New Gitaldaha | |
Type: | Indian Railways station |
Style: | Indian Railways |
Address: | Cooch Behar, West Bengal |
Country: | India |
Coordinates: | 26.0352°N 89.4888°W |
Opened: | 1900 |
Closed: | 1955–1960? |
Status: | Line out of service |
Former: | Cooch Behar State Railway |
Map Type: | India West Bengal#India |
New Gitaldaha railway station is on the broad-gauge Alipurduar–Bamanhat branch line.[1]
Gitaldaha was a railway station and is a defunct rail transit point on the India–Bangladesh border in Cooch Behar district in the Indian state of West Bengal. The corresponding point on the Bangladesh side is Mogalhat in Lalmonirhat District.[2] [3]
The area was agog with railway activity in the 19th–20th century. The Assam Behar State Railway linked Parbatipur to Katihar, with a metre-gauge line in 1889. In the early 1900s, the Eastern Bengal Railway extended railways to Lalmonirhat, Gitaldaha (via Mogalhat), Bamanhat, Golokganj and other places, thereby connecting Assam to Katihar, in Bihar, via North Bengal. In 1901 Cooch Behar State Railway built the narrow-gauge line from Gitaldaha to Jayanti, near the Bhutan border. Shortly thereafter, the line was upgraded to meter gauge.[4] [5]
The Lalmonirhat–Mogalhat–Gitaldaha route was functional when India and Pakistan agreed in 1955 for resumption of railway traffic between the two countries, and it included movement of cross traffic via Mogalhat through the Eastern Bengal Railway.[6] A portion of the bridge across the Dharla River at 26.003°N 89.4693°W was washed away by floods in 1988.[7] [8] Prior to the partition of India, the prestigious Assam Mail used to travel from Santahar to Guwahati.[9]
The conversion of the 72 km-long Alipurduar–Bamanhat branch line to broad gauge in 2007, and its subsequent recommissioning, had a station at New Gitaldaha.[10]

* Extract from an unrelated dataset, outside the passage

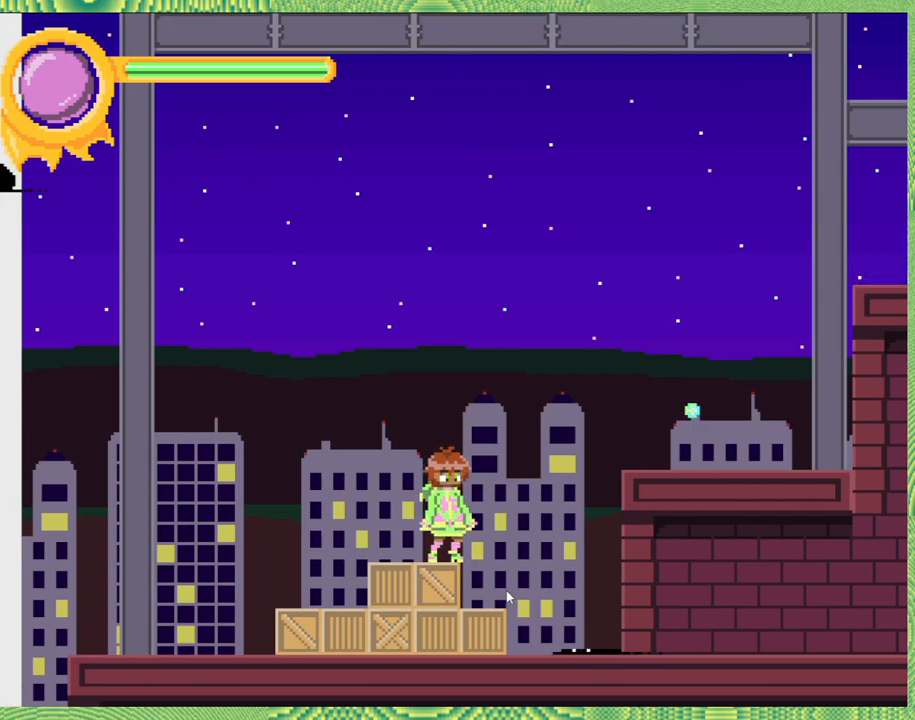
{"buttons": ["DPAD_RIGHT"], "left_stick": "center", "right_stick": "center", "events": [[283, "DPAD_RIGHT", "down"]]}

New Gitaldaha railway station serves Gitaldaha and the surrounding areas.
The map alongside presents the position as it stands today (2020). The international border was not there when the railways were first laid in the area in the 19th-20th century. It came up in 1947. The map is 'interactive' (the larger version) - it means that all the places shown in the map are linked in the full screen map.